_Work to complete_
Which lines in the records contain the string "Answer"? Pull out each one in full, and treat uppercase and lowercase as different.

=-=-=

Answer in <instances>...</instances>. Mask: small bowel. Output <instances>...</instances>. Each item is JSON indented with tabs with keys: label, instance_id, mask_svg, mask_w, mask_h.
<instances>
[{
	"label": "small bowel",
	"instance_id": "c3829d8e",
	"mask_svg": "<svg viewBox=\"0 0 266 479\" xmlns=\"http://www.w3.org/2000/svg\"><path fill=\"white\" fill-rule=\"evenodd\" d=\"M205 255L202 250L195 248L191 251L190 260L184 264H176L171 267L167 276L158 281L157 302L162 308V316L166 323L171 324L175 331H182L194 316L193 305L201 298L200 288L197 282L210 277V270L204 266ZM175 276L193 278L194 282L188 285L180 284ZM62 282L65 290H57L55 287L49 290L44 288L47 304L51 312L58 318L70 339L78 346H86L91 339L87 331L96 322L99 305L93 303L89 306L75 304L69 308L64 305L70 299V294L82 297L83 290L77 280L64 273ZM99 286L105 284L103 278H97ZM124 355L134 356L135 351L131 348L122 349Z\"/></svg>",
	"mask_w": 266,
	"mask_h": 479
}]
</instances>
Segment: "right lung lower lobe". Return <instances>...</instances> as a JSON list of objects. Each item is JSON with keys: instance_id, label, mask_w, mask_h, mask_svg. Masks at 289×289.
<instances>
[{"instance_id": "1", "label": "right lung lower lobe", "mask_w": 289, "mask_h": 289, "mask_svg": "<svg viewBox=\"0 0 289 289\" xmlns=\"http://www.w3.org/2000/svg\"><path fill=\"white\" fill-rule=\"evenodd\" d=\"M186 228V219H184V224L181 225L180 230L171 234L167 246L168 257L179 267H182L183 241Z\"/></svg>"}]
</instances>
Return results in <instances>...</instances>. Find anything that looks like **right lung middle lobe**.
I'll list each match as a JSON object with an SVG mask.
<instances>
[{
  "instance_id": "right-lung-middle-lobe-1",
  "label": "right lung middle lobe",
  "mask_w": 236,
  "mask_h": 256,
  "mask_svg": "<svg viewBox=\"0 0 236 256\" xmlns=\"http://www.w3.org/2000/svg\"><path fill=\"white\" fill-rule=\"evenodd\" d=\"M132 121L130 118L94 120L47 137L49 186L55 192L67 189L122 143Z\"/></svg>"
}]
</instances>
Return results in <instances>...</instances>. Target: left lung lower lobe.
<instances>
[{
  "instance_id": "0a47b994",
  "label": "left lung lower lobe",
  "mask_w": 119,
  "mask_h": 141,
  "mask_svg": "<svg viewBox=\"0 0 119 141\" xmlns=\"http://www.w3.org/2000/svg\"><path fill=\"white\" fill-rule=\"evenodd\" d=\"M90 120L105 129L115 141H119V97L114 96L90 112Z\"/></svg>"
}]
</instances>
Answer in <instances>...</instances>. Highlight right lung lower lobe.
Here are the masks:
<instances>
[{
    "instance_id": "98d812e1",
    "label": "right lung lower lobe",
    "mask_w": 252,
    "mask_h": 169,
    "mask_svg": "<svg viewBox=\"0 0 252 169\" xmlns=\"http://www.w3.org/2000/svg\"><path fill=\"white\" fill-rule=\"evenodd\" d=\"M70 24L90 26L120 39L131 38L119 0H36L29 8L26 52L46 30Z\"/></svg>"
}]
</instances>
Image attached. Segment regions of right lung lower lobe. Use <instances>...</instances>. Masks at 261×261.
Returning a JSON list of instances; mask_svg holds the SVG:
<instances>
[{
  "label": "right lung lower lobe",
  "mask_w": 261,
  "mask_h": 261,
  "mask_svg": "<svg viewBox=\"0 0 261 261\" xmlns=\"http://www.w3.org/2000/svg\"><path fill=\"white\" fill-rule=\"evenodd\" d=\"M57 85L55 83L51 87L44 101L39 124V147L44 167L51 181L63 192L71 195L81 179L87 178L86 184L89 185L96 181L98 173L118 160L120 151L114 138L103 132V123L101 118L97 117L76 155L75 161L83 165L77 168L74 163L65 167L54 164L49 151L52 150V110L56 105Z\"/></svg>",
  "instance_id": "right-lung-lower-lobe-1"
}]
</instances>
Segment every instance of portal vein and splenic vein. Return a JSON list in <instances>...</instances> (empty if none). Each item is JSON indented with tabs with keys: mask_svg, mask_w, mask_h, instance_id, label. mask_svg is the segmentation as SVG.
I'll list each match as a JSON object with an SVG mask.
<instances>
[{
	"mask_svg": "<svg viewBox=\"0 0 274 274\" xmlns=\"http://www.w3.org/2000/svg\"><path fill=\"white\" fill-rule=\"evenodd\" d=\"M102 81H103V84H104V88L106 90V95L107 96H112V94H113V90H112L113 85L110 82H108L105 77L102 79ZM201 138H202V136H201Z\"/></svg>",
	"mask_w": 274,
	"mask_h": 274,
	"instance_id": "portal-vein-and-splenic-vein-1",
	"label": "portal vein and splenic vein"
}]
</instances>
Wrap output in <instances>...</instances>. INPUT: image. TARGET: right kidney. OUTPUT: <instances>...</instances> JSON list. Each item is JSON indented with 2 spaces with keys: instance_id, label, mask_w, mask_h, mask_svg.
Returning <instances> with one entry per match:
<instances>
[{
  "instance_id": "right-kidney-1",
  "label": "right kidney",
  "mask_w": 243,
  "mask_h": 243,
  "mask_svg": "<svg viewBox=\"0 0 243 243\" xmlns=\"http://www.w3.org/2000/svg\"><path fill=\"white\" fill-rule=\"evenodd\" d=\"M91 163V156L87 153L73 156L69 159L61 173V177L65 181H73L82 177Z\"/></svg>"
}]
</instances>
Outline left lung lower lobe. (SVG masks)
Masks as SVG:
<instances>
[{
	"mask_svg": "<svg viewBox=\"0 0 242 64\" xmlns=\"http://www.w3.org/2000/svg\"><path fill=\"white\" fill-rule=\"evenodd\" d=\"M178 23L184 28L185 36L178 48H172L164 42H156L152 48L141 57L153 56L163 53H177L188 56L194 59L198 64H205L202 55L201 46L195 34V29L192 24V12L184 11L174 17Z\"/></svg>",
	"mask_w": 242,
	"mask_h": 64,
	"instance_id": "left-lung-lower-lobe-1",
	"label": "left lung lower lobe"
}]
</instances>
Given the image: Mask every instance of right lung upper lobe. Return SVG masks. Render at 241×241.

=-=-=

_Output for this task_
Answer in <instances>...</instances>. Mask: small bowel. Output <instances>...</instances>. Each item is JSON indented with tabs with keys: label, instance_id, mask_svg, mask_w, mask_h.
Answer in <instances>...</instances>. Highlight right lung lower lobe.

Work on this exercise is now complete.